PMCID: PMC478518  PMID: 15273094
25.  Adjunctive Rifampin Is Crucial to Optimizing Daptomycin Efficacy against Rabbit Prosthetic Joint Infection Due to Methicillin-Resistant Staphylococcus aureus▿† 
Antimicrobial Agents and Chemotherapy  2011;55(10):4589-4593.
Daptomycin is an attractive option for treating prosthetic joint infection, but the 6-mg/kg of body weight/day dose was linked to clinical failure and emergence of resistance. Using a methicillin-resistant Staphylococcus aureus (MRSA) knee prosthesis infection in rabbits, we studied the efficacies of high-dose daptomycin (22 mg/kg given intravenously [i.v.] once daily [o.d.]; equivalent to 8 mg/kg/day in humans) or vancomycin (60 mg/kg given intramuscularly [i.m.] twice daily [b.i.d.]), both either alone or with adjunctive rifampin (10 mg/kg i.m. b.i.d.). After partial knee replacement with a silicone implant, 107 MRSA CFU was injected into the knees. Treatment started 7 days postinoculation and lasted 7 days. Positive cultures were screened for the emergence of mutant strains, defined as having 3-fold-increased MICs.

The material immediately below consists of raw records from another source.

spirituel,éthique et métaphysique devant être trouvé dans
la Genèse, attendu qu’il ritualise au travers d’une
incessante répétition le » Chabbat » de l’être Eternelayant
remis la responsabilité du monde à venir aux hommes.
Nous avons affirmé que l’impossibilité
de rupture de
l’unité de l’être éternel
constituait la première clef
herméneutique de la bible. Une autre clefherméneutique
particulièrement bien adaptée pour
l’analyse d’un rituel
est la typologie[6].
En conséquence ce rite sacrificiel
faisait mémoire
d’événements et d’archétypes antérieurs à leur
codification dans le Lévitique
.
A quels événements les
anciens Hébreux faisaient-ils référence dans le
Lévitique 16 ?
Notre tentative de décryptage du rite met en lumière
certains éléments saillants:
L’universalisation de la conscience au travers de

Although in vivo mean log10 CFU/g of daptomycin-treated (4.23 ± 1.44; n = 12) or vancomycin-treated (4.63 ± 1.08; n = 12) crushed bone was significantly lower than that of controls (5.93 ± 1.15; n = 9) (P < 0.01), neither treatment sterilized bone (2/12 and 0/12 rabbits with sterile bone, respectively). Daptomycin mutant strains were found in 6/12, 3/12, and 2/9 daptomycin-treated, vancomycin-treated, and control rabbits, respectively; no resistant strains emerged (MIC was always <1 mg/liter). Adjunctive rifampin with daptomycin (1.47 ± 0.04 CFU/g of bone [detection threshold]; 11/11 sterile bones) or vancomycin (1.5 ± 0.12 CFU/g of bone; 6/8 sterile bones) was significantly more effective than monotherapy (P < 0.01) and prevented the emergence of daptomycin mutant strains. In this MRSA joint prosthesis infection model, combining rifampin with daptomycin was highly effective. Daptomycin mutant strains were isolated in vivo even without treatment, but adjunctive rifampin prevented this phenomenon, previously found after monotherapy in humans.